Currently, consumers have inclined towards the plant-based diet which consists of cereal, legumes, seeds, nuts, fruits, and vegetables and also for various reasons which include a strong aversion to animal ruthlessness, a craving for a healthy standard of living and the healthy consciousness of our environment. A wide variety of tendencies like veganism, vegetarianism, lacto-vegetarianism, and ovo-vegetarianism have come birth. Veganism which defines us as not consuming any kind of meats, sea foods, milk or dairy products, eggs, honey or other products that contains any amount of these foods. Plant-based milk alternatives are one of the food groups that anyone cannot deny in the vegan food industry [4] , because plant-based milk replacements play a vital role in lots of vegan food products such as plant-based yogurt, cheese, kefir, butter and ice cream, etc. In addition to that, plant-based milk substitutes are greatly needed for those who are having an intolerance to lactose or someone allergic to cow’s milk [5] . Hence nowadays the formulation of chocolate with plant-based milk has increased greatly. Gatade et al. 2009 have prepared the soymilk chocolate as nutritionally equivalent to milk chocolate [6] . Plant-based milk substitutes have significant benefits such as rich source of antioxidants [4] [7] [8] and fatty acids which can even reduce the risk of heart disease, cancer, atherosclerosis, and diabetes [9] [10] .

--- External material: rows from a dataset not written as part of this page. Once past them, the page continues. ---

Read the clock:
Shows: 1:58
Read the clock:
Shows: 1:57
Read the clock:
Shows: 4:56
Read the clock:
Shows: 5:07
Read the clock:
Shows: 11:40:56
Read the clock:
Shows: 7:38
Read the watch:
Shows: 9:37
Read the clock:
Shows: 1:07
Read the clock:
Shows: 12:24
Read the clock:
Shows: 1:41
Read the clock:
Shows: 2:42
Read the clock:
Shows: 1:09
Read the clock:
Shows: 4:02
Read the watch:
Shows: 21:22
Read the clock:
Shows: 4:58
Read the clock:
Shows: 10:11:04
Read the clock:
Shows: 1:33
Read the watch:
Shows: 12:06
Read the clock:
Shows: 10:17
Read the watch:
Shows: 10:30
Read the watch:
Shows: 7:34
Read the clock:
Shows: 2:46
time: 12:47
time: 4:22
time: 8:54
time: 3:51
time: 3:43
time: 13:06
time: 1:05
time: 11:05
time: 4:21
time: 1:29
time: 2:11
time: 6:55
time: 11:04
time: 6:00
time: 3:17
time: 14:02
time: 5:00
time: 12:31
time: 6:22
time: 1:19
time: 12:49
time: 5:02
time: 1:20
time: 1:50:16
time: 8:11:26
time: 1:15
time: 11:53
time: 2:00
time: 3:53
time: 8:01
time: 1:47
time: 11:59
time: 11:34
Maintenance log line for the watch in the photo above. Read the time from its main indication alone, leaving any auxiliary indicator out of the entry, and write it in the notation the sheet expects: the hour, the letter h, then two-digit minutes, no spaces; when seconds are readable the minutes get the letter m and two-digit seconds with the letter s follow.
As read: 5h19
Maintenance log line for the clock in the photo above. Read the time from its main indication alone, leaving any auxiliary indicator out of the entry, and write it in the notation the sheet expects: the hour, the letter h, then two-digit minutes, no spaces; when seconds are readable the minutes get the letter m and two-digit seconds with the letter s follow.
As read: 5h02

Legume-based beverages compromise several nutritional benefits over dairy products with isoflavones, phytosterols, polyphenols and prebiotic oligosaccharides. They are inexpensive, refreshing and nutritional beverage with different functionally active component responsible for their beneficial interactions inside the body [11] . The plant-based milk substitute begins with the Soybean formerly in China before 2000 years which was the most prominent beverage that provides nutrients in the scarce inhabitants followed by Peanut. Peanut is the second most non-dairy beverages which partake the important consumption in the low-income groups, malnourished children, vegans, and populations having cow’s milk allergy thereby increasing the development of the world [12] [13] .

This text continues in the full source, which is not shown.